Alright, look to your right-Sepia is the brick-faced spot that feels both inviting and just mysterious enough to make you want to peek inside. Now, you’d never guess, but this place started out in the 1890s as a print shop, not somewhere you’d expect to find a Michelin star, a killer wine list, or a spinach ravioli you might write home about. Fast-forward to 2007-restaurateur Emmanuel Nony and chef Andrew Zimmerman bring it back to life, but they keep the bones of the building intact. Inside, you’ll spot custom Art Nouveau tiles on the floor and old-school stemware on the tables-kind of like attending a black-tie event in a space that still keeps its work boots close.

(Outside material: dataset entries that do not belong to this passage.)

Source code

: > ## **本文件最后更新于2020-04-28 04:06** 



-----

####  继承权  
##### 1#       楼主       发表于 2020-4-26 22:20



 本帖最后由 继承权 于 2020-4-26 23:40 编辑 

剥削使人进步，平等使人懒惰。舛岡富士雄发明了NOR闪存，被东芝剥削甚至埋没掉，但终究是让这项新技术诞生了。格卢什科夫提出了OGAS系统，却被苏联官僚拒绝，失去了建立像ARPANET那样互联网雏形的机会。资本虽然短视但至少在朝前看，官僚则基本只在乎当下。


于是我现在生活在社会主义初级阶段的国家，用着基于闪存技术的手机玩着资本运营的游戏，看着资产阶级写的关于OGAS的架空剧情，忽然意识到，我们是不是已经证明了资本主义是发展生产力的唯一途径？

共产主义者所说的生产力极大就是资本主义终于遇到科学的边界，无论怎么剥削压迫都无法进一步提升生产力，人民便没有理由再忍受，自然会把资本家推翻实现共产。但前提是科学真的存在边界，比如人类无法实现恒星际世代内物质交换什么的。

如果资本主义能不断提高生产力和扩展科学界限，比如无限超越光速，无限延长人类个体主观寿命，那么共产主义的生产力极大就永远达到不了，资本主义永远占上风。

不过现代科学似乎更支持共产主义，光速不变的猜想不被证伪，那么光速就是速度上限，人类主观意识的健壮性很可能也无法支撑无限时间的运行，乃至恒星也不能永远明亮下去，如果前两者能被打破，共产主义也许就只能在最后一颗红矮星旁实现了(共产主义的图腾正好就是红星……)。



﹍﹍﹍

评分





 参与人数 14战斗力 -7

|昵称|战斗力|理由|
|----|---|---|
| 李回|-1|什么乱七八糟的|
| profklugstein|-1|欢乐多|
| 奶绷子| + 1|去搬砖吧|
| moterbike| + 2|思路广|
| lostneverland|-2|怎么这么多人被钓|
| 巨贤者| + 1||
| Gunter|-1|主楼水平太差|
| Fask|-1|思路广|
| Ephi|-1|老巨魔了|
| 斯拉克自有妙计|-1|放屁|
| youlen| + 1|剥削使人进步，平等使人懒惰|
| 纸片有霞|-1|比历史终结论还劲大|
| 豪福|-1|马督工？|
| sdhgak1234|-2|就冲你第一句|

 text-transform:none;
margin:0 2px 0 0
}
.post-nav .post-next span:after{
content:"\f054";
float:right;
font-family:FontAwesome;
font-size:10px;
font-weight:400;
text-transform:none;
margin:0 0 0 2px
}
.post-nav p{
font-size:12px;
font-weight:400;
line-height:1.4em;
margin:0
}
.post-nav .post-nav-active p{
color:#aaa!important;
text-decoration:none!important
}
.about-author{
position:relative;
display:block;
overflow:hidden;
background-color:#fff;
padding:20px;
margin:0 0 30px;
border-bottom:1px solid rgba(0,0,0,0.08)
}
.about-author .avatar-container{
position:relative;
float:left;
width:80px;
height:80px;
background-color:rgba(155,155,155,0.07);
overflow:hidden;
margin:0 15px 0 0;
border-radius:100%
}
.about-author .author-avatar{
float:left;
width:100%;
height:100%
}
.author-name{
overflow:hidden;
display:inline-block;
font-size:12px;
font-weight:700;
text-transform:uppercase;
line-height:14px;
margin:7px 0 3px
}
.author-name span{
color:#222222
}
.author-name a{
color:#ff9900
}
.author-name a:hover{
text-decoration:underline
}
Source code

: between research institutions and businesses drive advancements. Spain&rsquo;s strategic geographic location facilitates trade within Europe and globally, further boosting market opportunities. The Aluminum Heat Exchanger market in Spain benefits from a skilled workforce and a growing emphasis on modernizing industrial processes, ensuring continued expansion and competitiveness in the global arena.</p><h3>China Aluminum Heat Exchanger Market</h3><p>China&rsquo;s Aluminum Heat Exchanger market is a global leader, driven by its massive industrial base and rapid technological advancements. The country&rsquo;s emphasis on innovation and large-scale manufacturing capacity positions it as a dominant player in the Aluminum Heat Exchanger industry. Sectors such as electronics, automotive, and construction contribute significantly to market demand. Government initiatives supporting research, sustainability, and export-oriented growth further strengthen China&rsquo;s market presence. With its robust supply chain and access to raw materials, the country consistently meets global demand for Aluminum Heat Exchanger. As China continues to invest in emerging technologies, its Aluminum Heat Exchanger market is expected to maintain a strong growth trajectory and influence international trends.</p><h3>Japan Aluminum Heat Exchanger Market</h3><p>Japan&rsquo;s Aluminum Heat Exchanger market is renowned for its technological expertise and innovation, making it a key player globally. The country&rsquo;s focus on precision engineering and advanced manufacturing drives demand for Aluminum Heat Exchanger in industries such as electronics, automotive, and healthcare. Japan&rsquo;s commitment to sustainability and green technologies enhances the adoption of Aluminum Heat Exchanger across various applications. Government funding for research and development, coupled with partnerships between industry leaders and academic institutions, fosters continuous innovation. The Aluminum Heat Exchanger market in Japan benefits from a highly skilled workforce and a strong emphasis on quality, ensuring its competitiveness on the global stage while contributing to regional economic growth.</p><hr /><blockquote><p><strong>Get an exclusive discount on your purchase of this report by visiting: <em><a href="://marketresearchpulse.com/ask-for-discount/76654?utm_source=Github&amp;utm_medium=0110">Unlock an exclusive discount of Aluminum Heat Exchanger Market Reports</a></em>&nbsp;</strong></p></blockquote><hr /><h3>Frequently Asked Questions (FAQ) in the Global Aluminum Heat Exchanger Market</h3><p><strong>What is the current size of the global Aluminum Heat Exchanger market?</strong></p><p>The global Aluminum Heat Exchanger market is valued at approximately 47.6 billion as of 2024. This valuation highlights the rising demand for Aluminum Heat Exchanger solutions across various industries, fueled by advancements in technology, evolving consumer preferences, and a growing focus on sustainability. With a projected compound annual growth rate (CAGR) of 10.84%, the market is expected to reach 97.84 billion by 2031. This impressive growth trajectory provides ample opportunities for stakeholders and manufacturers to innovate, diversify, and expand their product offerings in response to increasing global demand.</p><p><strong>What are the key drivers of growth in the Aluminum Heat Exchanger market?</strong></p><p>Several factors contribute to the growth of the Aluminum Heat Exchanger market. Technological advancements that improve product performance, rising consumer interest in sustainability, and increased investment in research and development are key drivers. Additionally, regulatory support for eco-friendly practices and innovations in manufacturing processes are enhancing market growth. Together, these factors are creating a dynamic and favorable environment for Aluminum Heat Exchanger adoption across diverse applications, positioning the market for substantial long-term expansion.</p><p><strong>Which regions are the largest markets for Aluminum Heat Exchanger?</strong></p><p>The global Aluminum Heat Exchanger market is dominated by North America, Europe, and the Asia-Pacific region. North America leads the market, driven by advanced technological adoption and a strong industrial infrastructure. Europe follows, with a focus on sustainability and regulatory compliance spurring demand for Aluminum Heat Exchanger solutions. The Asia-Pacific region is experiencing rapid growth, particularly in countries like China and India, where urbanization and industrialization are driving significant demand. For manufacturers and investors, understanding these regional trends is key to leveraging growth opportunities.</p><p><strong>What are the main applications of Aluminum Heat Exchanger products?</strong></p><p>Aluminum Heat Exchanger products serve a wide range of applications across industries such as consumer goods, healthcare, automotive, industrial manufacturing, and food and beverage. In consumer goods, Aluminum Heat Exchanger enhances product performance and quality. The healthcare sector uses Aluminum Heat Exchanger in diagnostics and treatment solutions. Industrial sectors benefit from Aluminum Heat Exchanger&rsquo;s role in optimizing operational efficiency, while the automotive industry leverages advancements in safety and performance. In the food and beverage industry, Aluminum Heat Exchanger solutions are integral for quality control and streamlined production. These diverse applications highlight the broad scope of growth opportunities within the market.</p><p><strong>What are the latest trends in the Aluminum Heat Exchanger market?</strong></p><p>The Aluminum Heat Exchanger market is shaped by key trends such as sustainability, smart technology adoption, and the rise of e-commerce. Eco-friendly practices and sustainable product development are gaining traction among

Sepia’s menu is technically called New American, which is industry speak for “comfort food meets artistically plated surprise.” Zimmerman’s got a thing for using whatever’s local and in season-even if “local” sometimes means a wild wine from Croatia, Hungary, or a Greek grape with a name you’ll probably mispronounce. Speaking of wine, there’s over 400 bottles, so if commitment issues strike, they also serve by the glass.
This spot’s racked up some serious praise: Michelin guide gave it a star year after year, and the James Beard folks put Zimmerman on their shortlist as one of the best. Honestly, you get the sense the staff is aiming for greatness, but they wouldn’t judge you for showing up in jeans-though the vintage interior might.